Hyunjin ile bile konuşmaya çekiniyordu, cidden şu utangaçlığına bir çözüm bulmalıydı.

"Sana onca zaman kötü davrandığım için bunu telafi ederim diye düşünmüştüm, eğer istersen yani..." Hyunjin kapıyı açarak Jisung'a geçmesi için alan tanıdı.

"Tabii, gel içeri hadi." Jisung sessiz bir teşekkür edip içeri girdi ve ayakkabısını çıkarıp kendisini takip etmesini söyleyen Hyunjin'in ardından salona geçti.

İçeri girip de koltuğa oturduğunda ne konuşacağını bilemeyip öylesine bir konu açmaya karar vererek Hyunjin'e döndü.

"Minho'yla konuşuyor musunuz hala?" Hyunjin gözlerini ovuştururken başını salladı.

"Beni o uyandırdı hatta, sonra Beomgyu da devam ettirdi. Ev arkadaşım olur kendisi."

"İkiniz bütün gün ne konuşuyor olabilirsiniz?" Hyunjin mırıldandı.

"Genelde Minho'nun kedilerini yemesini izliyorum, ya da bazen Beomgyu'yu anlatıyorum. Bilmiyorum ki, hep değişiyor. Geçen izlediği diziyi anlattı, sonra dizideki fantezileri Felix'le denemem için yüz dolar teklif etti. Daha henüz hiç sevişmediğimiz gerçeği yüzünden ona ileride düşüneceğimi söyledim."

"Fantezi ha..." Hyunjin başını yana yatırdı.

"Buraya mı takıldın?" Jisung omuz silkti.

"Felix fantezi seven bir tip değil, yerinde olsam o yüz doları Minho'yla fantezi yapmak için kullanırdım."

"Yerimde olmana gerek olduğunu sanmıyorum, her türlü fantezi için kullanabilecek gibisin." Jisung onun yaptığı imayı anlamış olsa da elini kaldırdı.

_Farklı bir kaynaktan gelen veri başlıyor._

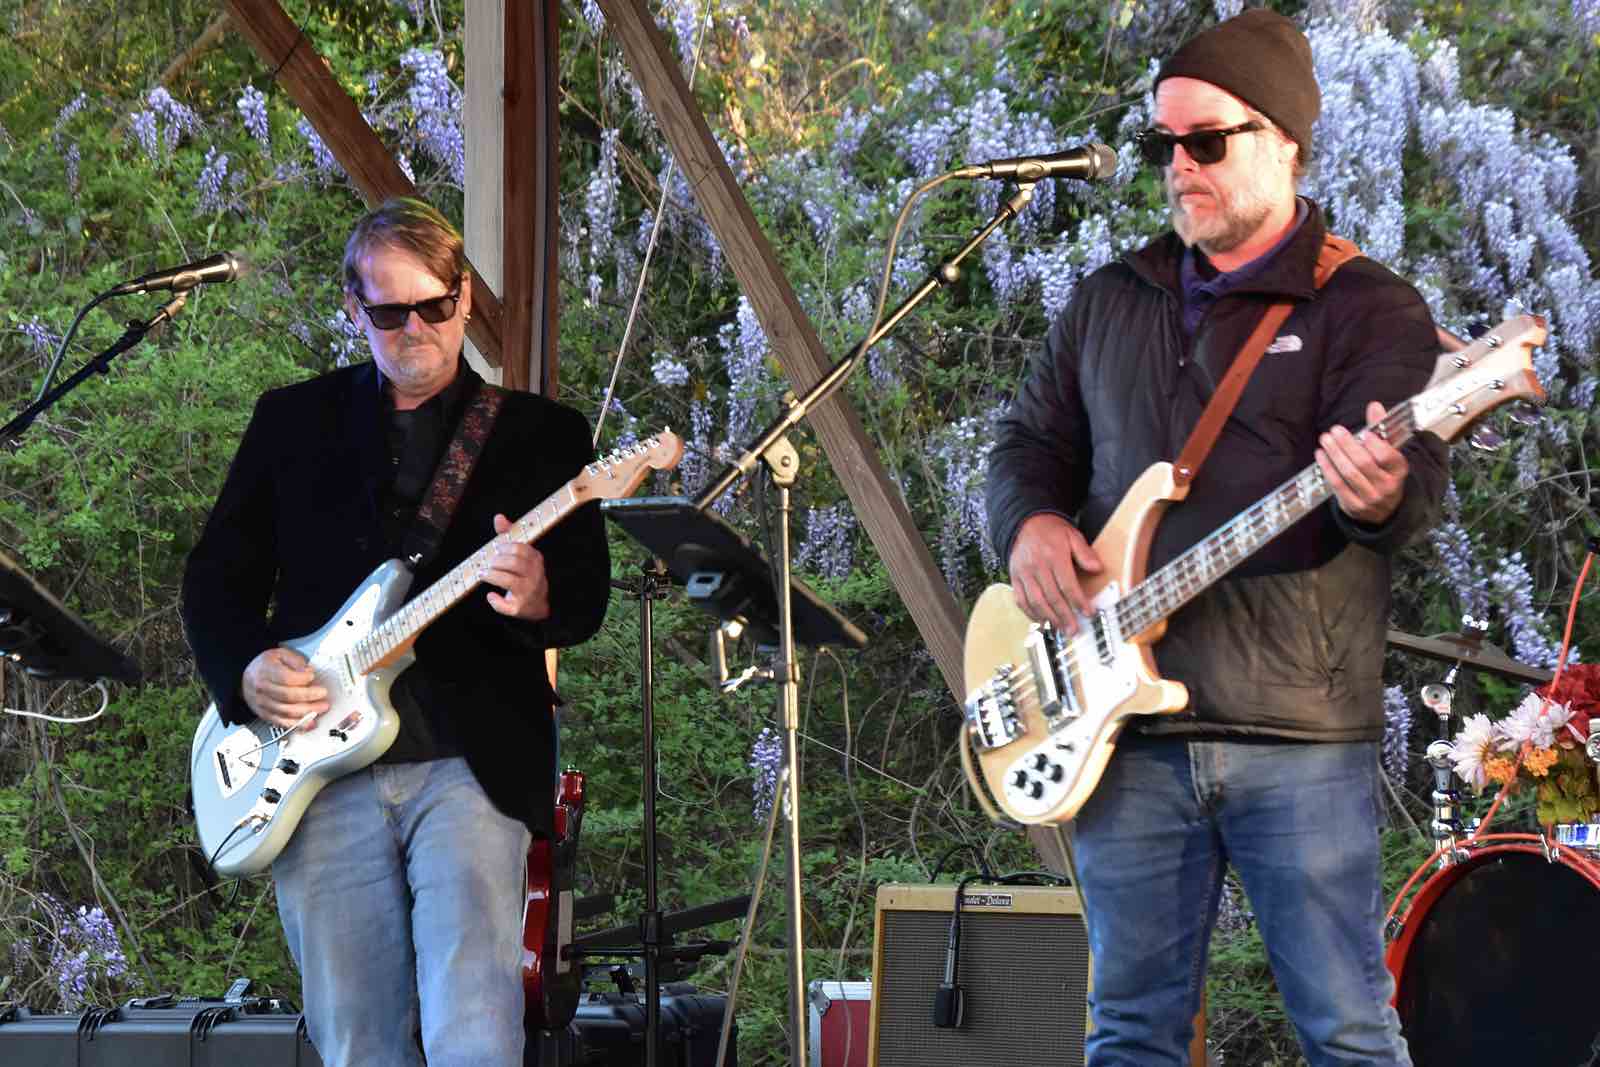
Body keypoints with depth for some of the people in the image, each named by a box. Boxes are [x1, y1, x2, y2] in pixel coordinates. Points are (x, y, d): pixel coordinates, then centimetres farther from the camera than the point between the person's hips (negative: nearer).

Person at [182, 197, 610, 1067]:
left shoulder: (541, 432, 9)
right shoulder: (293, 421, 14)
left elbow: (588, 600, 4)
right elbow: (217, 573, 14)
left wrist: (540, 601, -20)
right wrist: (244, 669, -6)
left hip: (472, 762, -2)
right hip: (318, 765, 2)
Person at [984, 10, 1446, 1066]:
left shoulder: (1368, 307, -1)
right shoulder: (1110, 303, 17)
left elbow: (1413, 470, -15)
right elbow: (1032, 439, 22)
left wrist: (1381, 493, -40)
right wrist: (1031, 522, -1)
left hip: (1297, 729, -5)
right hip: (1130, 725, 5)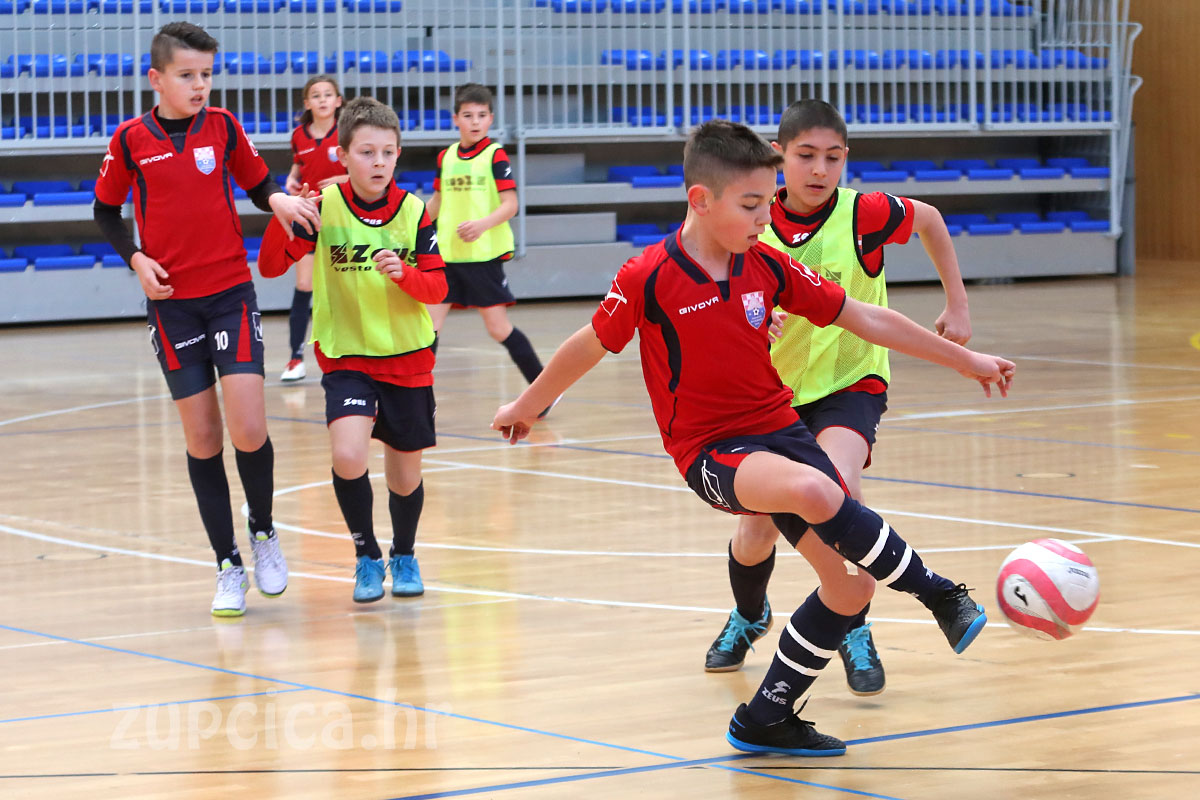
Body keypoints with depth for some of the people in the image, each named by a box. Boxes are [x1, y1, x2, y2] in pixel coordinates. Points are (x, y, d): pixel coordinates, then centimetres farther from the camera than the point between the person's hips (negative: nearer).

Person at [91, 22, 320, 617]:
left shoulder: (222, 126, 1)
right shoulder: (130, 140, -1)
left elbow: (258, 184, 12)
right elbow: (105, 210, 11)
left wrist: (278, 200, -10)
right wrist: (136, 259, -4)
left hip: (231, 293, 0)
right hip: (172, 302, 0)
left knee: (248, 428, -13)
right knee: (201, 438, 2)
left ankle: (263, 532, 14)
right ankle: (228, 566, 13)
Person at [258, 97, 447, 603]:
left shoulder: (413, 211, -5)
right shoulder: (323, 207, -9)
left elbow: (438, 288, -4)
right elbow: (270, 266, -12)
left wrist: (402, 273, -24)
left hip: (408, 357, 2)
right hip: (345, 355, -2)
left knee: (405, 476, 11)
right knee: (348, 456, -24)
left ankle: (404, 555, 40)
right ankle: (366, 557, 0)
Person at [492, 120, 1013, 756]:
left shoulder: (767, 267, 0)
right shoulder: (648, 279, -13)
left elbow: (865, 319, 7)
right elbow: (588, 347, 2)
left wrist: (963, 359, 9)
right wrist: (525, 407, 14)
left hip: (779, 428, 6)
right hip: (710, 449, -6)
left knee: (848, 586, -2)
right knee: (815, 491, -36)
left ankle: (765, 721, 14)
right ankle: (939, 595, -19)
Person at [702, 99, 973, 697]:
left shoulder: (864, 214, -16)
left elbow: (930, 219, 4)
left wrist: (957, 307, 5)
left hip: (850, 384, -3)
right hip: (774, 389, 3)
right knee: (757, 530, 2)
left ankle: (855, 630, -10)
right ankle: (748, 616, 39)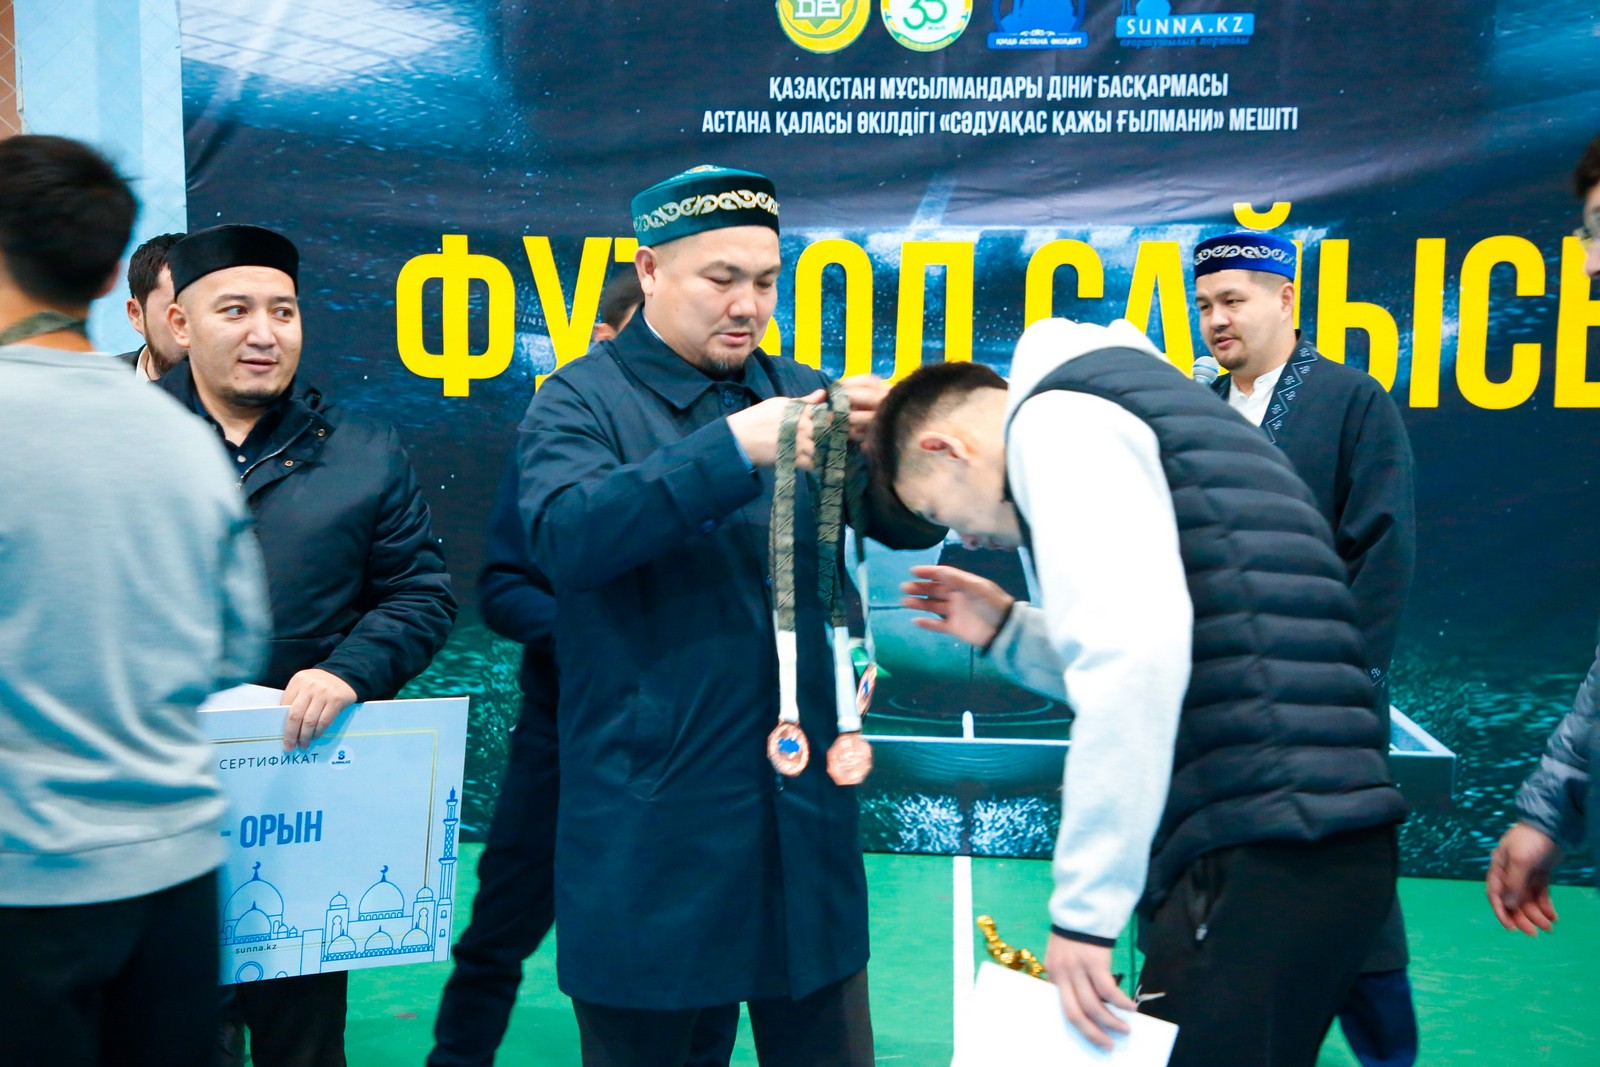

"Ben sizi shipliyorum ama, siz yapın." Hyunjin hafifçe gülümsedi.

"Siz Felix'le bütün gün ne konuşuyorsunuz? Yirmi yıldır arkadaşsınız." Jisung düşünmek adına duraksadı.

"Genelde seni yerimli konuşuyoruz hep, yani muhabbet etmek yerine birbirimizin odasına birden girip birbirimizi kemirmeye çalışıyoruz. Bak geçen kolumu ısırdı hatta." Jisung kolunu uzatıp üstündeki diş izlerini gösterdi ve Hyunjin'in gülmesini izledi.

"Bana da yapıyordu, durup dururken karnımı falan ısırıyordu." Jisung derin bir nefes aldı.

"Ayrılmanıza sebep olduğum için kendimi ne kadar kötü hissediyorum bilemezsin, ikiniz de birbirinizi seviyorsunuz." Hyunjin bakışlarını, Felix ile ortak kullandıkları yüzüğüne çevirdi.